Part D The Part D payments of PACE organizations are based largely on the Part D payment methodology used for all Medicare prescription drug plans. Like MAOs, PACE organizations submit Part D bids. For their dual-eligible enrollees, they receive risk-adjusted monthly subsidy payments and reinsurance and low-income cost-sharing subsidies from CMS. They also receive premium and cost-sharing add-ons because PACE organizations are prohibited from charging Medicaid-eligible enrollees premiums or cost-sharing amounts. For Medicare-only beneficiaries, PACE organizations receive risk-adjusted monthly subsidy payments from Medicare and monthly Part D premiums from beneficiaries. No reinsurance payments are made on behalf of Medicare-only PACE enrollees, however, because under PACE requirements they are unable to pay cost-sharing amounts that trigger reinsurance payments.

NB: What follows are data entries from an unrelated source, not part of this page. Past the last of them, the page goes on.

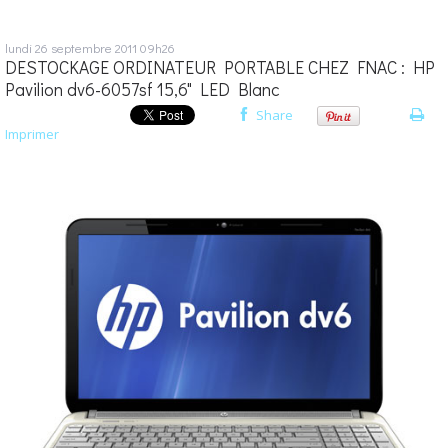
lundi 26
septembre 2011
09h26
DESTOCKAGE ORDINATEUR PORTABLE CHEZ FNAC : HP
Pavilion dv6-6057sf 15,6" LED Blanc
Share
Imprimer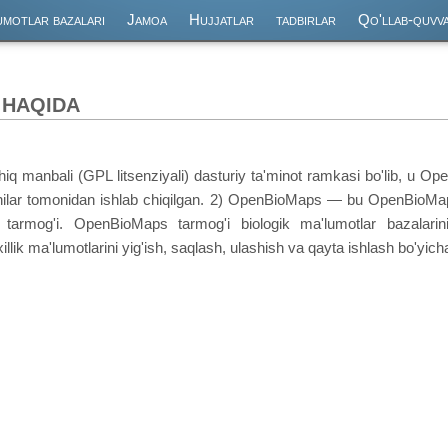
umotlar bazalari
Jamoa
Hujjatlar
tadbirlar
Qo'llab-quvv
haqida
 manbali (GPL litsenziyali) dasturiy ta'minot ramkasi bo'lib, u O
urchilar tomonidan ishlab chiqilgan. 2) OpenBioMaps — bu OpenBioM
r tarmog'i. OpenBioMaps tarmog'i biologik ma'lumotlar bazalarin
llik ma'lumotlarini yig'ish, saqlash, ulashish va qayta ishlash bo'yicha 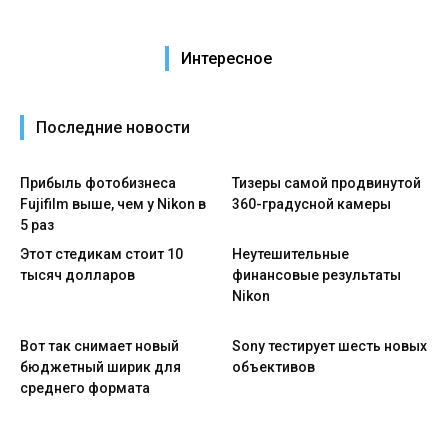
Интересное
Последние новости
Прибыль фотобизнеса
Тизеры самой продвинутой
Fujifilm выше, чем у Nikon в
360-градусной камеры
5 раз
Этот стедикам стоит 10
Неутешительные
тысяч долларов
финансовые результаты
Nikon
Вот так снимает новый
Sony тестирует шесть новых
бюджетный ширик для
объективов
среднего формата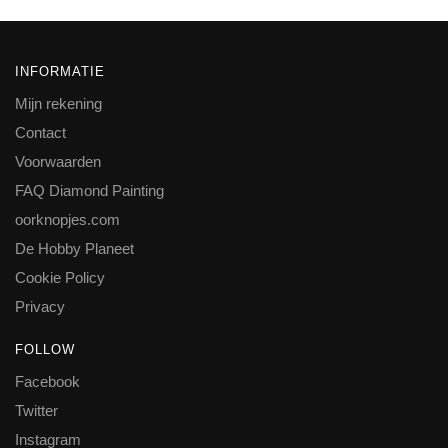
INFORMATIE
Mijn rekening
Contact
Voorwaarden
FAQ Diamond Painting
oorknopjes.com
De Hobby Planeet
Cookie Policy
Privacy
FOLLOW
Facebook
Twitter
Instagram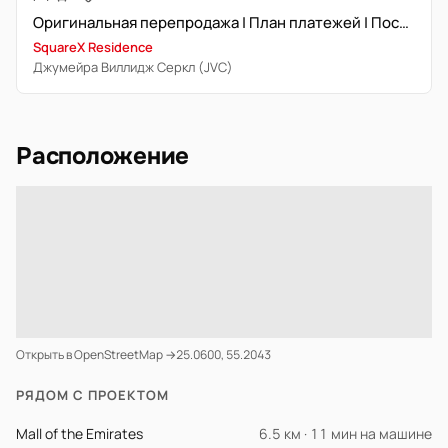
Оригинальная перепродажа | План платежей | После передачи
SquareX Residence
Джумейра Виллидж Серкл (JVC)
Расположение
Открыть в OpenStreetMap →
25.0600, 55.2043
РЯДОМ С ПРОЕКТОМ
Mall of the Emirates
6.5 км · 11 мин на машине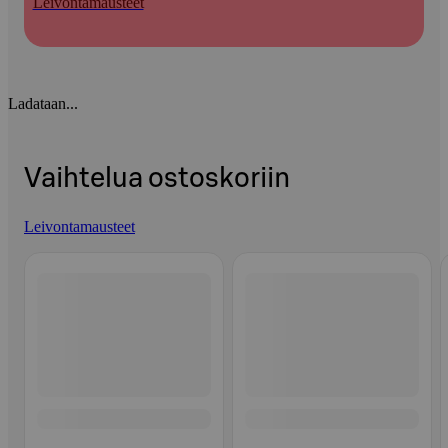
Leivontamausteet
Ladataan...
Vaihtelua ostoskoriin
Leivontamausteet
Ohita listaus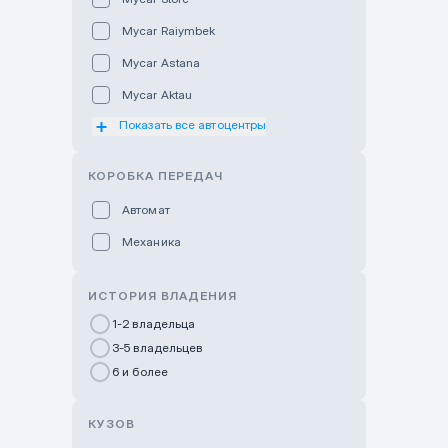
Mycar Raiymbek
Mycar Astana
Mycar Aktau
Показать все автоцентры
Mycar Uralsk
Haval & Tank Kyzylorda
КОРОБКА ПЕРЕДАЧ
Haval & Tank Pavlodar
Автомат
Bavaria Almaty
Механика
Mycar Shymkent
Bavaria Astana
ИСТОРИЯ ВЛАДЕНИЯ
GWM Nurly Zhol
1-2 владельца
3-5 владельцев
Chery Astana
6 и более
Changan Auto Nurly Zhol
Haval Atyrau
КУЗОВ
Hyundai Auto Almaty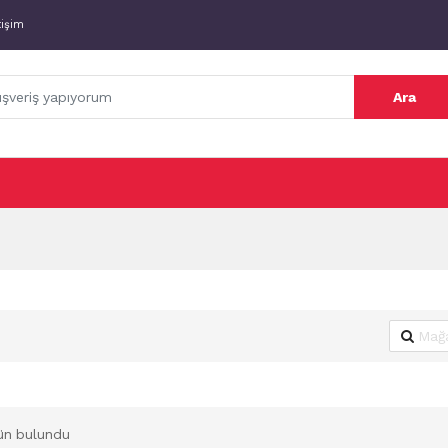
tişim
Ara
ün bulundu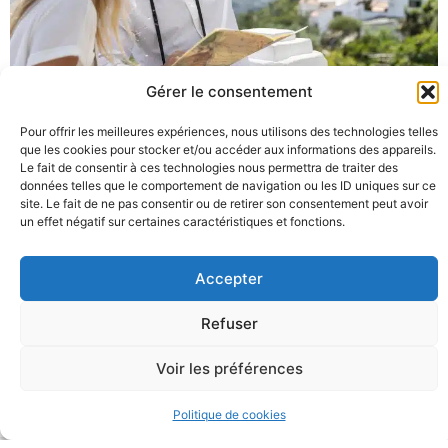
Vous recherchez un
Gérer le consentement
hébergement
Pour offrir les meilleures expériences, nous utilisons des technologies telles
que les cookies pour stocker et/ou accéder aux informations des appareils.
Le fait de consentir à ces technologies nous permettra de traiter des
données telles que le comportement de navigation ou les ID uniques sur ce
site. Le fait de ne pas consentir ou de retirer son consentement peut avoir
un effet négatif sur certaines caractéristiques et fonctions.
Accepter
Refuser
Voir les préférences
Vous louez votre hébergement
Politique de cookies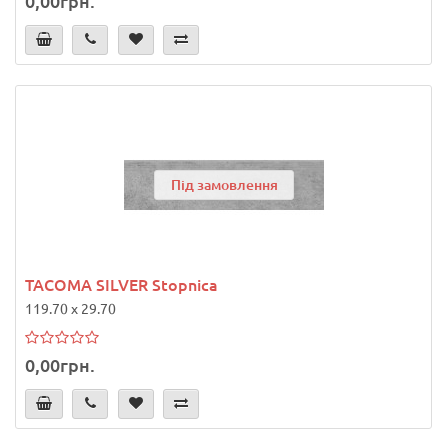
0,00грн.
Під замовлення
TACOMA SILVER Stopnica
119.70 x 29.70
0,00грн.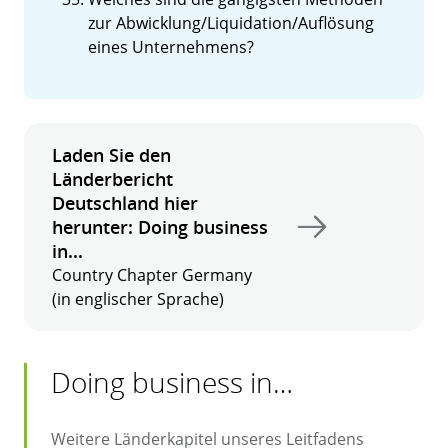
zur Abwicklung/Liquidation/Auflösung
eines Unternehmens?
Laden Sie den
Länderbericht
Deutschland hier
herunter: Doing business
in...
Country Chapter Germany
(in englischer Sprache)
Doing business in…
Weitere Länderkapitel unseres Leitfadens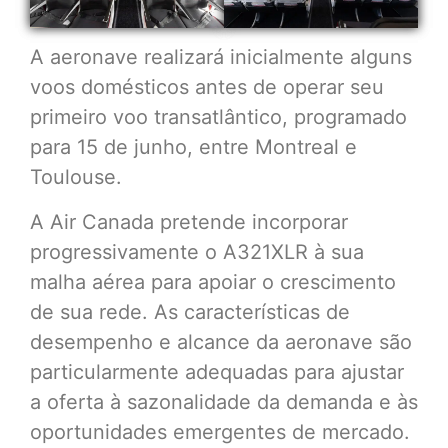
A aeronave realizará inicialmente alguns
voos domésticos antes de operar seu
primeiro voo transatlântico, programado
para 15 de junho, entre Montreal e
Toulouse.
A Air Canada pretende incorporar
progressivamente o A321XLR à sua
malha aérea para apoiar o crescimento
de sua rede. As características de
desempenho e alcance da aeronave são
particularmente adequadas para ajustar
a oferta à sazonalidade da demanda e às
oportunidades emergentes de mercado.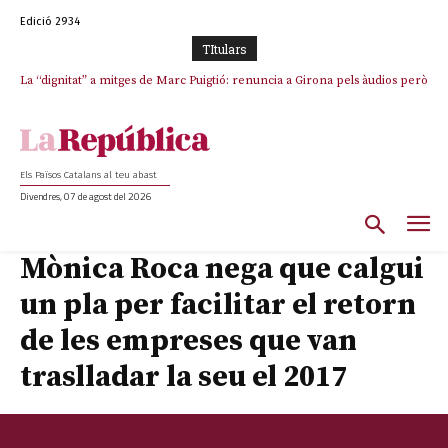
Edició 2934
TItulars
La “dignitat” a mitges de Marc Puigtió: renuncia a Girona pels àudios però
s’aferra als càrrecs remunerats de Sant Julià i el Consell Comarcal
Els Països Catalans al teu abast
Divendres, 07 de agost del 2026
Mònica Roca nega que calgui
un pla per facilitar el retorn
de les empreses que van
traslladar la seu el 2017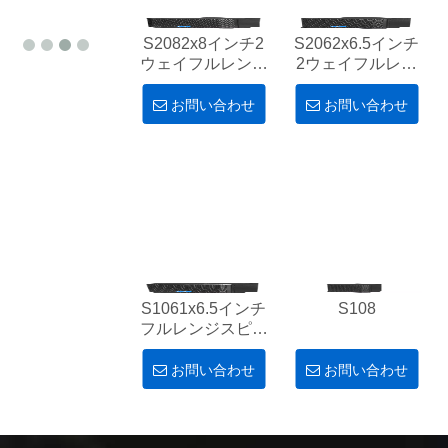
6
S2082x8インチ2
S2062x6.5インチ
ウェイフルレンジ
2ウェイフルレン
スピーカーキャビ
ジスピーカーキャ
ネット
ビネット
お問い合わせ
お問い合わせ
S1061x6.5インチ
S108
フルレンジスピー
カーキャビネット
お問い合わせ
お問い合わせ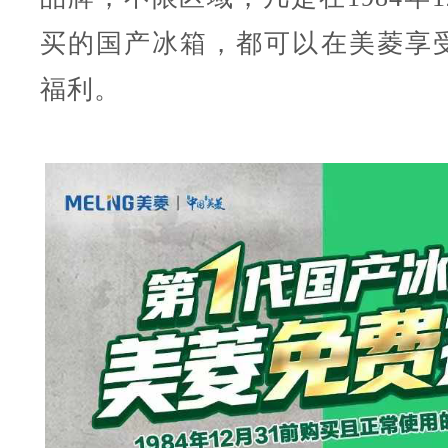
买的国产冰箱，都可以在美菱享
福利。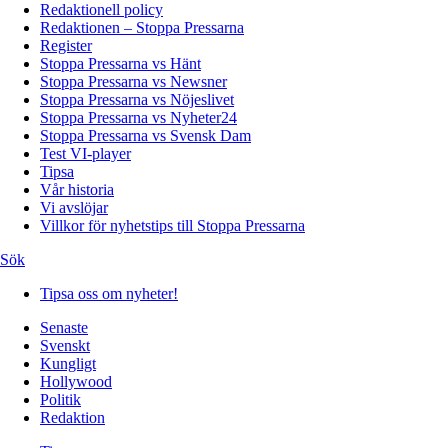
Redaktionell policy
Redaktionen – Stoppa Pressarna
Register
Stoppa Pressarna vs Hänt
Stoppa Pressarna vs Newsner
Stoppa Pressarna vs Nöjeslivet
Stoppa Pressarna vs Nyheter24
Stoppa Pressarna vs Svensk Dam
Test VI-player
Tipsa
Vår historia
Vi avslöjar
Villkor för nyhetstips till Stoppa Pressarna
Sök
Tipsa oss om nyheter!
Senaste
Svenskt
Kungligt
Hollywood
Politik
Redaktion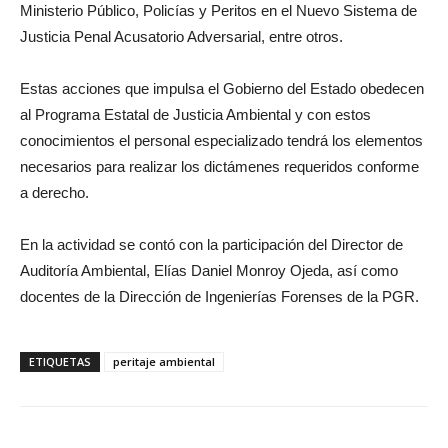
Ministerio Público, Policías y Peritos en el Nuevo Sistema de
Justicia Penal Acusatorio Adversarial, entre otros.
Estas acciones que impulsa el Gobierno del Estado obedecen
al Programa Estatal de Justicia Ambiental y con estos
conocimientos el personal especializado tendrá los elementos
necesarios para realizar los dictámenes requeridos conforme
a derecho.
En la actividad se contó con la participación del Director de
Auditoría Ambiental, Elías Daniel Monroy Ojeda, así como
docentes de la Dirección de Ingenierías Forenses de la PGR.
ETIQUETAS
peritaje ambiental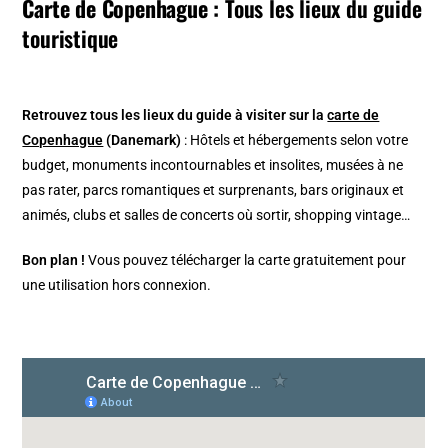
Carte de Copenhague :
Tous les lieux du guide
touristique
Retrouvez tous les lieux du guide à visiter
sur la
carte de
Copenhague
(Danemark)
: Hôtels et hébergements selon votre
budget, monuments incontournables et insolites, musées à ne
pas rater, parcs romantiques et surprenants, bars originaux et
animés, clubs et salles de concerts où sortir, shopping vintage…
Bon plan !
Vous pouvez télécharger la carte gratuitement pour
une utilisation hors connexion.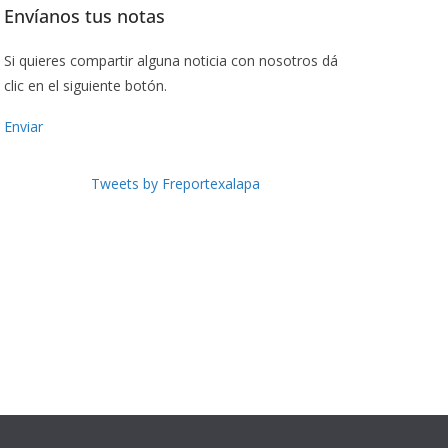
Envíanos tus notas
Si quieres compartir alguna noticia con nosotros dá
clic en el siguiente botón.
Enviar
Tweets by Freportexalapa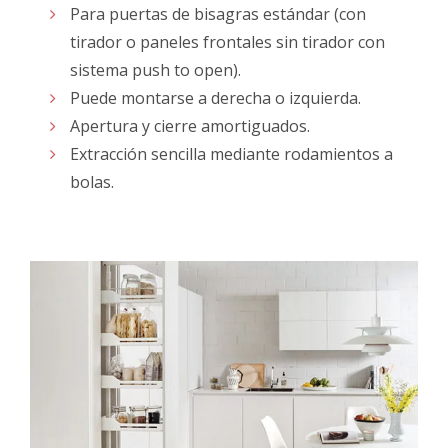
Para puertas de bisagras estándar (con
tirador o paneles frontales sin tirador con
sistema push to open).
Puede montarse a derecha o izquierda.
Apertura y cierre amortiguados.
Extracción sencilla mediante rodamientos a
bolas.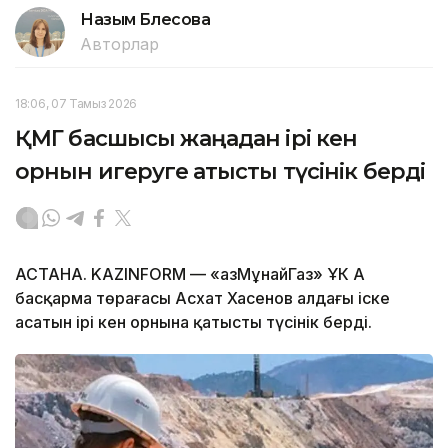
Назым Бөлесова
Авторлар
18:06, 07 Тамыз 2026
ҚМГ басшысы жаңадан ірі кен
орнын игеруге қатысты түсінік берді
АСТАНА. KAZINFORM — «ҚазМұнайГаз» ҰК АҚ
басқарма төрағасы Асхат Хасенов алдағы іске
асатын ірі кен орнына қатысты түсінік берді.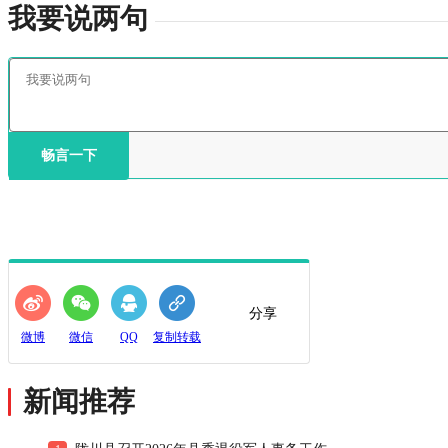
我要说两句
畅言一下
分享
微博
微信
QQ
复制转载
新闻推荐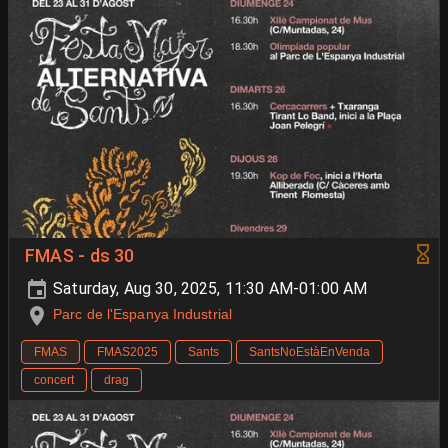
FMAS - ds 30
Saturday, Aug 30, 2025, 11:30 AM-01:00 AM
Parc de l'Espanya Industrial
FMAS
FMAS2025
Sants
SantsNoEstàEnVenda
concert
drag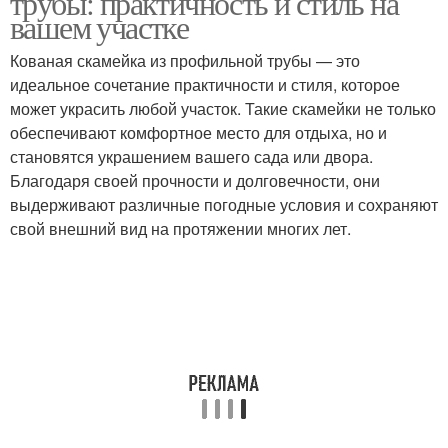
трубы: практичность и стиль на
вашем участке
Кованая скамейка из профильной трубы — это
идеальное сочетание практичности и стиля, которое
может украсить любой участок. Такие скамейки не только
обеспечивают комфортное место для отдыха, но и
становятся украшением вашего сада или двора.
Благодаря своей прочности и долговечности, они
выдерживают различные погодные условия и сохраняют
свой внешний вид на протяжении многих лет.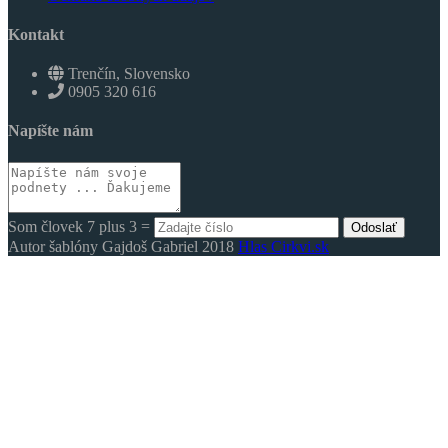
Kontakt
Trenčín, Slovensko
0905 320 616
Napíšte nám
Som človek 7 plus 3 =
Odoslať
Autor šablóny Gajdoš Gabriel 2018
Hlas Cirkvi.sk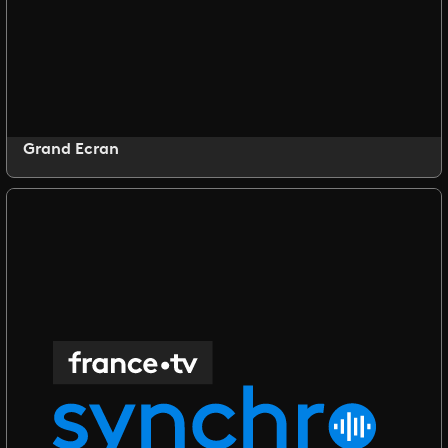
Grand Ecran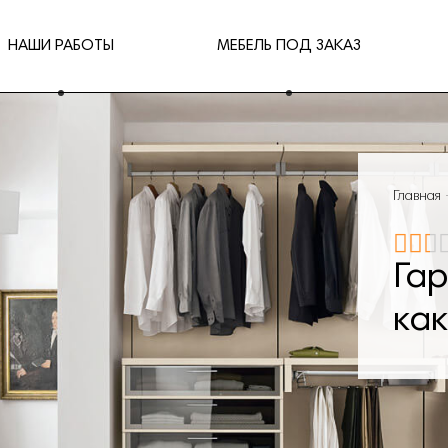
НАШИ РАБОТЫ
МЕБЕЛЬ ПОД ЗАКАЗ
Главная
Га
как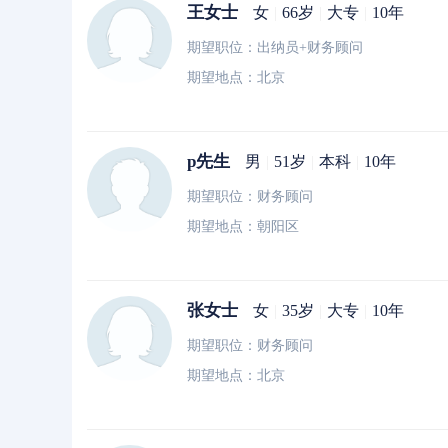
王女士
女
|
66岁
|
大专
|
10年
期望职位：出纳员+财务顾问
期望地点：北京
p先生
男
|
51岁
|
本科
|
10年
期望职位：财务顾问
期望地点：朝阳区
张女士
女
|
35岁
|
大专
|
10年
期望职位：财务顾问
期望地点：北京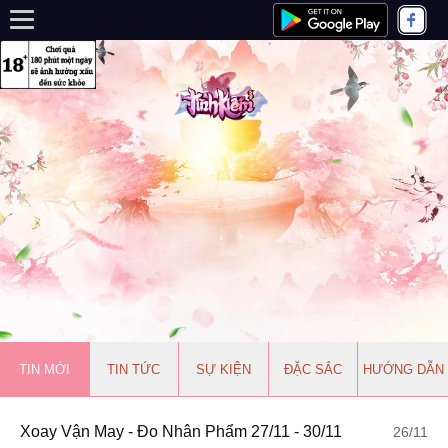
TIN MỚI
TIN TỨC
SỰ KIỆN
ĐẶC SẮC
HƯỚNG DẪN
Xoay Vận May - Đo Nhân Phẩm 27/11 - 30/11
26/11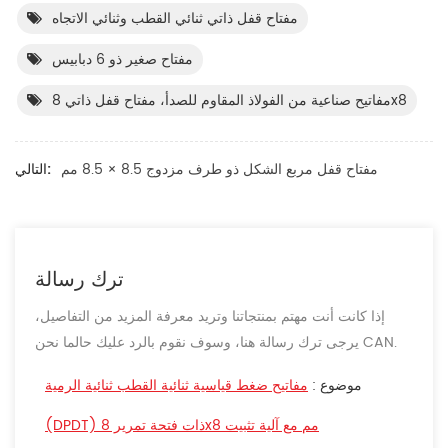
مفتاح قفل ذاتي ثنائي القطب وثنائي الاتجاه
مفتاح صغير ذو 6 دبابيس
مفاتيح صناعية من الفولاذ المقاوم للصدأ، مفتاح قفل ذاتي 8x8
مفتاح قفل مربع الشكل ذو طرف مزدوج 8.5 × 8.5 مم
التالي:
ترك رسالة
إذا كانت أنت مهتم بمنتجاتنا وتريد معرفة المزيد من التفاصيل،
يرجى ترك رسالة هنا، وسوف نقوم بالرد عليك حالما نحن CAN.
موضوع :
مفاتيح ضغط قياسية ثنائية القطب ثنائية الرمية
(DPDT) ذات فتحة تمرير 8x8 مم مع آلية تثبيت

Medicaid Rate-Setting Methodology for PACE
Medicaid rates are set by states in consultation with PACE organizations and reviewed by CMS to assure they are consistent with federal requirements. In general, states calculate Upper Payment Limits (UPLs) – monthly percapita expenditure amounts – on the basis of their expenditures for fee-for-service populations comparable to PACE, typically nursing home-eligible populations consisting of nursing home residents and home and community-based waiver recipients. Some states set the PACE rate as a percentage of the UPL. Others use an alternative rate-setting approach, e.g., the rate is based on the cost experience of PACE organizations. The PACE rate must never exceed the UPL. In years when the state does not recalculate its UPL, the PACE rate is trended forward. However, recent trends have yielded stagnant or even declining payment rates in many states as they struggle with growing numbers of Medicaid-eligibles, rising health care costs, and stagnant or declining revenues. According to a recent analysis by NPA, PACE programs save Medicaid an average of 15 percent relative to the costs the state would have incurred otherwise (see Upper Payment Limits and Medicaid Capitation Rates for Programs of All-Inclusive Care for the Elderly).